Here's the proof for all those interested:
Key:
* = dot product
x = cross product
M = lab frame (stationary) magnetization vector
Mrot = rotational frame magnetization vector
B = lab frame magnetic field vector
Brot = rotational frame magnetic field vector
y = gyromagnetic constant (42.5 MHz/T for hydrogen proton)

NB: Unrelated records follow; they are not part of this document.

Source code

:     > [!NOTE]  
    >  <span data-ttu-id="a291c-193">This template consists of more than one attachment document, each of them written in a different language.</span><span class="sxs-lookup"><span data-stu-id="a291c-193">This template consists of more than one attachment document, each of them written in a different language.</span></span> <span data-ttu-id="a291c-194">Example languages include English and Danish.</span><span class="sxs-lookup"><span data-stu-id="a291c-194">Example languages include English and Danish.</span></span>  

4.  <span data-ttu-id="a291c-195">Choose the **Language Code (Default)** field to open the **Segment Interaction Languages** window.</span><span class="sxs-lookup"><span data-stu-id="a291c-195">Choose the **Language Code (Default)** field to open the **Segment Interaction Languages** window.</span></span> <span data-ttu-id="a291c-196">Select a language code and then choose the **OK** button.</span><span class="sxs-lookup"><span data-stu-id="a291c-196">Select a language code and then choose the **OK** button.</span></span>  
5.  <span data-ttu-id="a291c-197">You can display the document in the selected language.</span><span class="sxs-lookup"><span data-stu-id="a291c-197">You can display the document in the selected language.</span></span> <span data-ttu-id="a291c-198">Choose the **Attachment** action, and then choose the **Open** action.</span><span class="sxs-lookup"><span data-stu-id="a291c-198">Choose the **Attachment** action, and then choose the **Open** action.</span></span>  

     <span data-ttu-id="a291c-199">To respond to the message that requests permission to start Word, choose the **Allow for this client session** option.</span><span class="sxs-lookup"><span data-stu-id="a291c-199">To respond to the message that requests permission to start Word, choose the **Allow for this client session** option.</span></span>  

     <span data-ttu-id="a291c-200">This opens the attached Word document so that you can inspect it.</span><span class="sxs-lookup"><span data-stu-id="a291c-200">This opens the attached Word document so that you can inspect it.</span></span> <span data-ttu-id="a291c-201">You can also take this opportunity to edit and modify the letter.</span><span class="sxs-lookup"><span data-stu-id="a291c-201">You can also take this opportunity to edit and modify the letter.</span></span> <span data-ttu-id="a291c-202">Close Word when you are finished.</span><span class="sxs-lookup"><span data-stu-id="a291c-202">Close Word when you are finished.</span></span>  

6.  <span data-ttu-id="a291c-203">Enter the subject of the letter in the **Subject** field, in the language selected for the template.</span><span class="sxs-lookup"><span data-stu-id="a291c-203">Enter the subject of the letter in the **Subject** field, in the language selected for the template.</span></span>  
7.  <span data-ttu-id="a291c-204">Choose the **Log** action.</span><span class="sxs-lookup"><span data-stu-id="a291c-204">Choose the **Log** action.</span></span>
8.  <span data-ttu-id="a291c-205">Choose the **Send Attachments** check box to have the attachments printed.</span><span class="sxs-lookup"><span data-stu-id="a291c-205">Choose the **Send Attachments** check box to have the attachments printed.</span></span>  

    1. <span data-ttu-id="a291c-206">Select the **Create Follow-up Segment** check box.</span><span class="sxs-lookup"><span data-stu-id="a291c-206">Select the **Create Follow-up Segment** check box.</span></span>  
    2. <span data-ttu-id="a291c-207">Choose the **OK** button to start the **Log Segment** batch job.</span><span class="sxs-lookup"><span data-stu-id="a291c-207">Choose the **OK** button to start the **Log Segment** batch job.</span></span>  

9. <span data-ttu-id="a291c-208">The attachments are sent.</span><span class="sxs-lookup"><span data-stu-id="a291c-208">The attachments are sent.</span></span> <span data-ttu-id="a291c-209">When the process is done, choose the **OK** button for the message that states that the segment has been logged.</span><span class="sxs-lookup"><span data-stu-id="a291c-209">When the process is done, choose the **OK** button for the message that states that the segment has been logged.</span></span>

Bo = scalar for magnetic field strength
W = rotational frequency of proton in magnetic field
Wrot = rotational frequency vector in rotating frame
n = unit rotation vector about w
Given:
d/dt M = M x yB
Prove:
d/dt Mrot = Mrot x y(Brot - BoZ)
Proof:
d/dt M = M x yB
M = Mrot * n (Rotational frame dot product with unit vector rotation gives you the original lab frame of reference).
d/dt (Mrot * n) = (Mrot * n) x yB
Mrot * d/dt n + n * d/dt Mrot = (Mrot * n) x yB
d/dt n = - n x W (negative rotation about i, j, k axes assuming clockwise motion of rotation vector about W vector)
Mrot * (-n x W) + n * d/dt Mrot = (Mrot * n) x yB
n * d/dt Mrot = -Mrot * (-n x W) + (Mrot * n) x yB
n * d/dt Mrot = Mrot * (n x W) + (Mrot * n) x yB
n * d/dt Mrot = [(Mrot * n) x W] + [(Mrot * n) x yB]
n * d/dt Mrot = (Mrot * n) x (W + yB)
W = Wrot * n
n * d/dt Mrot = (Mrot * n) x [(Wrot * n) + yB]
B = Brot * n
n * d/dt Mrot = (Mrot * n) x [(Wrot * n) + y(Brot * n)]
n * d/dt Mrot = (Mrot * n) x [(Wrot + yBrot) * n]
n * d/dt Mrot = [Mrot x (Wrot + yBrot)] * n
d/dt Mrot = Mrot x (Wrot + yBrot)
Wrot = -WoZ, (assume frame is rotating about z/k axis at frequency Wo)
d/dt Mrot = Mrot x (-WoZ + yBrot)
Wo = yBo where Bo = scalar of static magnetic field strength
d/dt Mrot = Mrot x (-yBoZ + yBrot)
d/dt Mrot = Mrot x y(Brot - BoZ)
Q.E.D.